Wragg agreed to Teach’s demands, and a Mr. Marks and two pirates were given two days to collect the drugs. Teach moved his fleet, and the captured ships, to within about five or six leagues from land. Three days later a messenger, sent by Marks, returned to the fleet; Marks’s boat had capsized and delayed their arrival in Charleston. Teach granted a reprieve of two days, but still the party did not return. He then called a meeting of his fellow sailors and moved eight ships into the harbor, causing panic within the town. When Marks finally returned to the fleet, he explained what had happened. On his arrival he had presented the pirates’ demands to the Governor and the drugs had been quickly gathered, but the two pirates sent to escort him had proved difficult to find; they had been busy drinking with friends and were finally discovered, drunk.
Teach kept to his side of the bargain and released the captured ships and his prisoners—albeit relieved of their valuables, including the fine clothing some had worn.
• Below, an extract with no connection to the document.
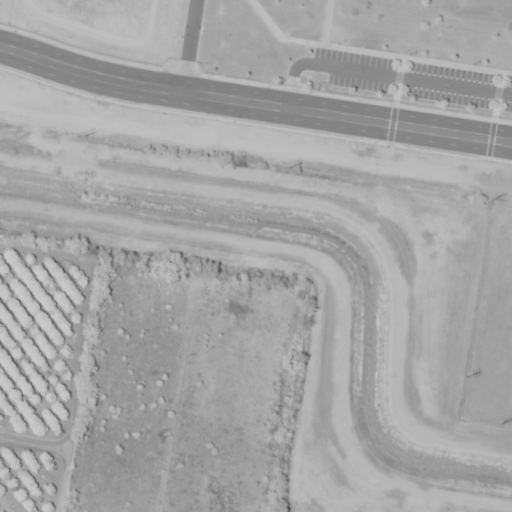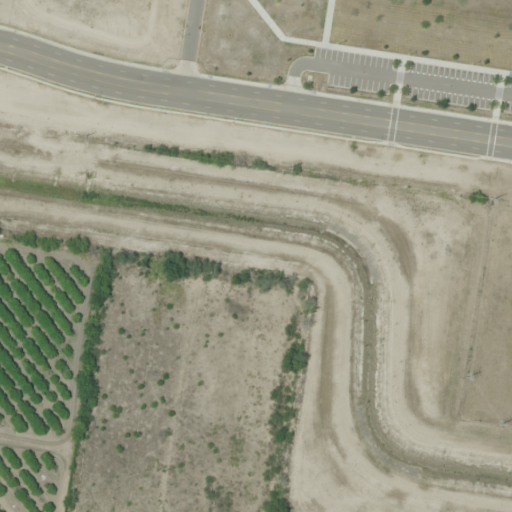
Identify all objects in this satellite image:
road: (190, 47)
road: (382, 75)
road: (253, 104)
The behavior of the MEA was essentially of the same morality as Blackbeard’s seizer and extortion of Charleston. Blackbeard’s actions were designed to exploit the weaknesses of the governor; the MEA was designed to exploit the weaknesses of the superintendent of Mason schools. Both groups used force and fear to obtain wealth—the Blackbeard pirates used fear of physical violence, the Mason teachers’ used the fear of work stoppage by refusing to perform contracted obligations as employees of the state of Ohio. There is no real difference between the piratical acts of Blackbeard or the MEA.
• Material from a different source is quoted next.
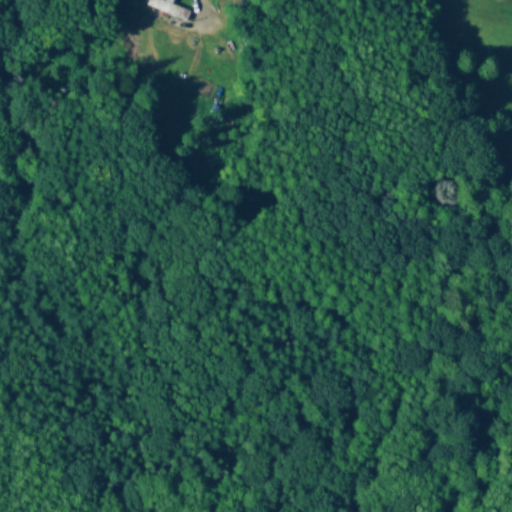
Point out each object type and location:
building: (168, 8)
So why weren’t the Mason teachers arrested for their piratical acts instead of rewarded with more money? Because the pirates run the government in 2014 unlike in 1718. The only difference between the MEA and Blackbeard is that they are now the lawyers, legislators, and union leaders who have infiltrated the law to have easy access to the plunder of the tax payers. Pirates have changed their tactics over the years—instead of violence and blockades, they just gained a government backed service—like education—and threatened to take that service away unless they obtained their desires. The ideal of the blockade of education services through a labor strike and Blackbeard’s extraction of medical supplies from the Governor of Charleston are the same because tax payers have no other option. There are no other schools for their children to attend just as there was no other way out of the harbor of Charleston for the citizens to embark on any kind of trade by sea. So Blackbeard had the city by the throat and used it to his advantage just as the MEA had Mason by the throat regarding education. The intentions were extortion to fulfill the desires of piracy. The only difference is that these modern pirates in the MEA were backed by the law which is an evolution from the days of Blackbeard. But the intentions were the same—fear, power, and plunder at the expense of others.
So if anyone dared wish to see examples of modern piracy, don’t look to the South China Sea or the dangerous waters off of Somalia—just look in Mason, Ohio at the members of the Mason Teacher’s Association and you will see pirates just as vicious and greedy as Blackbeard.